WHAT THE TASK ASKS> In the items below, retype the lines without any change, starting at the line that contains "Session Open (col_3), Session" and ending at the line that contains "Reading left to right, transcribe", with both of those lines included.

[Figure understanding tasks]
:::
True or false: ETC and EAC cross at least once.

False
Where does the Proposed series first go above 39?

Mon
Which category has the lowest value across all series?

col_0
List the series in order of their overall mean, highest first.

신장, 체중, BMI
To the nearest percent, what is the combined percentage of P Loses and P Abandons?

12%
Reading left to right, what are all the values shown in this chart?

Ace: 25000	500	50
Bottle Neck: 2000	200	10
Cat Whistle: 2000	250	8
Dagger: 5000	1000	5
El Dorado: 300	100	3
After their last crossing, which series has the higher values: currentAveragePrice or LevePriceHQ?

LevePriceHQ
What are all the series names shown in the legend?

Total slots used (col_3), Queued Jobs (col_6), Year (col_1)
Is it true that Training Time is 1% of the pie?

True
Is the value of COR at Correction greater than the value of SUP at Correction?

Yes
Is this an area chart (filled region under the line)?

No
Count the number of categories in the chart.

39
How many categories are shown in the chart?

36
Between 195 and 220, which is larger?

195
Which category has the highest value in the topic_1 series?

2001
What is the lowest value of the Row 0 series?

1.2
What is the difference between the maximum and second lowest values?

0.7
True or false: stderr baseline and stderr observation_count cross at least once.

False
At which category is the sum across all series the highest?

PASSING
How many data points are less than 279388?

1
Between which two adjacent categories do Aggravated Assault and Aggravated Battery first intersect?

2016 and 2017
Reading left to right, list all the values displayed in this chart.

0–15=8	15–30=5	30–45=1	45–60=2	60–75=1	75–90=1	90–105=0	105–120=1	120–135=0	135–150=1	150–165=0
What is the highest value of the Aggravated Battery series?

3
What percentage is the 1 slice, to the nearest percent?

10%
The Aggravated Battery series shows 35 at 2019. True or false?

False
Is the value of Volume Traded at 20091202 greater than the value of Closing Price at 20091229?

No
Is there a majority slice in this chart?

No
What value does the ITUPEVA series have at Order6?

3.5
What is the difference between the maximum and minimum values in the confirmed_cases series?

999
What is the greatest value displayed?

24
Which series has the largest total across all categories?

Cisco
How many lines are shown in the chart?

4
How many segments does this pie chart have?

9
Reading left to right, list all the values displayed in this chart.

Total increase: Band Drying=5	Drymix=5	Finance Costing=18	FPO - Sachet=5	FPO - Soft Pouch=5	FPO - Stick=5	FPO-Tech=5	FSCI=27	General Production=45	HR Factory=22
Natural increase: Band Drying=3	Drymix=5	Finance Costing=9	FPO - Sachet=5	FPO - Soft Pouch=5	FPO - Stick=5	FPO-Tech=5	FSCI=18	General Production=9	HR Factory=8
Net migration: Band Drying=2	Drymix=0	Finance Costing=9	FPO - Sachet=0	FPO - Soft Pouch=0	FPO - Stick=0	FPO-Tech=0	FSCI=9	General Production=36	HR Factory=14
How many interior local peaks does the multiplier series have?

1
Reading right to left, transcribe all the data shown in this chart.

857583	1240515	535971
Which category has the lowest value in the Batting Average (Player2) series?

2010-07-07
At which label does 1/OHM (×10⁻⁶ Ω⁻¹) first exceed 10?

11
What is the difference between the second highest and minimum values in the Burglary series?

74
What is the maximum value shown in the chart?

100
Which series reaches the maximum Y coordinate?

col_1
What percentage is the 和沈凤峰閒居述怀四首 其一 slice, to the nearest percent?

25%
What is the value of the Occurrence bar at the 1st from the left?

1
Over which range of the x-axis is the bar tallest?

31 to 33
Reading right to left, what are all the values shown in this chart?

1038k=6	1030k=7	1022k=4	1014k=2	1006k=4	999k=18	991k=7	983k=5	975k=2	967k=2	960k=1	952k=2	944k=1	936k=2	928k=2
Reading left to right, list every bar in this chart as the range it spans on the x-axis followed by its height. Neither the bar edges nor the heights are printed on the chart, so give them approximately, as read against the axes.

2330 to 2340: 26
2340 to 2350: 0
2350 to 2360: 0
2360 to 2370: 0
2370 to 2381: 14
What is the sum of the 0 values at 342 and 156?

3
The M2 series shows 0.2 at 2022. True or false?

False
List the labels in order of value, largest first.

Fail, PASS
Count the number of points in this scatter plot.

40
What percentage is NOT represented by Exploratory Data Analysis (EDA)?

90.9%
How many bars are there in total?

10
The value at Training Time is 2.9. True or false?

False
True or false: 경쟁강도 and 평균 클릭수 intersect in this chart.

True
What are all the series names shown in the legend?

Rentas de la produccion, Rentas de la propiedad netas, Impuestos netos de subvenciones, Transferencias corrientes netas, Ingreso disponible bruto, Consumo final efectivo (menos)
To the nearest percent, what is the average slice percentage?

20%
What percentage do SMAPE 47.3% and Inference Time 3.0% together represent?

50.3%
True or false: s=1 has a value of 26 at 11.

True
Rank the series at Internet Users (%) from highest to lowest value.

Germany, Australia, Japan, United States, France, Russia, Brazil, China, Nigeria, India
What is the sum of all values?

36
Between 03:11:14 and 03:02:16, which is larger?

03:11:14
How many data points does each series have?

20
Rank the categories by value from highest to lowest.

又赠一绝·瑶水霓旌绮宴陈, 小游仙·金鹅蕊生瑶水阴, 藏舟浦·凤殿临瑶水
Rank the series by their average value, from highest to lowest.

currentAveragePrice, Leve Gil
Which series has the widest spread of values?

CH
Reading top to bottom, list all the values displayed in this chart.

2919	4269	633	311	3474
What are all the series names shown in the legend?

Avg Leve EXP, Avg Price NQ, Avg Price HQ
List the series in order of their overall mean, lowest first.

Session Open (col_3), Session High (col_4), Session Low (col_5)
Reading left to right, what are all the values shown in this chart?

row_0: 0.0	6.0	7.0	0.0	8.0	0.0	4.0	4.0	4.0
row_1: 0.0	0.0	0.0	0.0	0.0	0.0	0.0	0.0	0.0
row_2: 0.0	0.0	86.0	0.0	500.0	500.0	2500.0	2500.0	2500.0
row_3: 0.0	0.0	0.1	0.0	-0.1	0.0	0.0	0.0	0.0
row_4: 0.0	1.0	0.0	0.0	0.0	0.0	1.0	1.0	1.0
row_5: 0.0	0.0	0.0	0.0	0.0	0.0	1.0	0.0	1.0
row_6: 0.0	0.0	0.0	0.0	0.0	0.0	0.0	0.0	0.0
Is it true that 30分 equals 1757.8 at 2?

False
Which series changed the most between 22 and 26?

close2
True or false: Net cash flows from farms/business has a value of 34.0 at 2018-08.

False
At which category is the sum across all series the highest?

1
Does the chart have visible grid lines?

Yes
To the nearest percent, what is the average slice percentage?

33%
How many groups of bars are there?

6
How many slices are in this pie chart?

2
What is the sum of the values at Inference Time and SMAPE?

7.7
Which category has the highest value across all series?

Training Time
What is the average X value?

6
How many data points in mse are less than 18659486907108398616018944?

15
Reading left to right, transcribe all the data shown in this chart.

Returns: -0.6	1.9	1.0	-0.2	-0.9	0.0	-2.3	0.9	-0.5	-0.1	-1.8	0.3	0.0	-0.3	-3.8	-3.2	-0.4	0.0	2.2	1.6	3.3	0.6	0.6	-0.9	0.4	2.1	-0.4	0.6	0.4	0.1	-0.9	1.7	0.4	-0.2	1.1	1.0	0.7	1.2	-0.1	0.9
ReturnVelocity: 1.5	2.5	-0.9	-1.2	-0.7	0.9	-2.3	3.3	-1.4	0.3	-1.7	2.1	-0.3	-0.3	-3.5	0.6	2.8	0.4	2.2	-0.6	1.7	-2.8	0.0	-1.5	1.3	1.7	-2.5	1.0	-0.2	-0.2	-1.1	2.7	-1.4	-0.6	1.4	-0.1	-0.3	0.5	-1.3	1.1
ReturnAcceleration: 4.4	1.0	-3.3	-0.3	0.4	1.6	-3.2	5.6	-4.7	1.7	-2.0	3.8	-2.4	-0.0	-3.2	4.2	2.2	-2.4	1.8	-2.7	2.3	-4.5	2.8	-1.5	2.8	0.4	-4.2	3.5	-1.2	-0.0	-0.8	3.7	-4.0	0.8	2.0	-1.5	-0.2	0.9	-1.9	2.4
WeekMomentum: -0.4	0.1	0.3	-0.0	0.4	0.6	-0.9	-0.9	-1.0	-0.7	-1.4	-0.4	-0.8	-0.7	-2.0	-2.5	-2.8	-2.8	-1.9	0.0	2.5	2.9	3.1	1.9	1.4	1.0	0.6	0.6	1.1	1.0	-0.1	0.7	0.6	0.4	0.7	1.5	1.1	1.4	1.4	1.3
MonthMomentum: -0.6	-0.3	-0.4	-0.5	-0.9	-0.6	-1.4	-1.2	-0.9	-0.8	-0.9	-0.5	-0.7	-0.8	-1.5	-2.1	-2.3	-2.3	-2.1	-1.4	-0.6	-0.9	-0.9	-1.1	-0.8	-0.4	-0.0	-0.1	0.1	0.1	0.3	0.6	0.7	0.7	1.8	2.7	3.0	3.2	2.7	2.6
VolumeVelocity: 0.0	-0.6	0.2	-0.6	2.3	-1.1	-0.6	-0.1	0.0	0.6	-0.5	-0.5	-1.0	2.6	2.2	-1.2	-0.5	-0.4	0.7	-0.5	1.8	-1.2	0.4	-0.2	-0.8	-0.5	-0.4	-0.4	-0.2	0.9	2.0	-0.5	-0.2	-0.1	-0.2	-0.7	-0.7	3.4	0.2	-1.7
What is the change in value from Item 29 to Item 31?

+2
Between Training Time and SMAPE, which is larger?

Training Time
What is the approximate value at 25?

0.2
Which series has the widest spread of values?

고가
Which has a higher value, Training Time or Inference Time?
:::
EXERCISE ANSWER>
Session Open (col_3), Session High (col_4), Session Low (col_5)
Reading left to right, what are all the values shown in this chart?

row_0: 0.0	6.0	7.0	0.0	8.0	0.0	4.0	4.0	4.0
row_1: 0.0	0.0	0.0	0.0	0.0	0.0	0.0	0.0	0.0
row_2: 0.0	0.0	86.0	0.0	500.0	500.0	2500.0	2500.0	2500.0
row_3: 0.0	0.0	0.1	0.0	-0.1	0.0	0.0	0.0	0.0
row_4: 0.0	1.0	0.0	0.0	0.0	0.0	1.0	1.0	1.0
row_5: 0.0	0.0	0.0	0.0	0.0	0.0	1.0	0.0	1.0
row_6: 0.0	0.0	0.0	0.0	0.0	0.0	0.0	0.0	0.0
Is it true that 30分 equals 1757.8 at 2?

False
Which series changed the most between 22 and 26?

close2
True or false: Net cash flows from farms/business has a value of 34.0 at 2018-08.

False
At which category is the sum across all series the highest?

1
Does the chart have visible grid lines?

Yes
To the nearest percent, what is the average slice percentage?

33%
How many groups of bars are there?

6
How many slices are in this pie chart?

2
What is the sum of the values at Inference Time and SMAPE?

7.7
Which category has the highest value across all series?

Training Time
What is the average X value?

6
How many data points in mse are less than 18659486907108398616018944?

15
Reading left to right, transcribe all the data shown in this chart.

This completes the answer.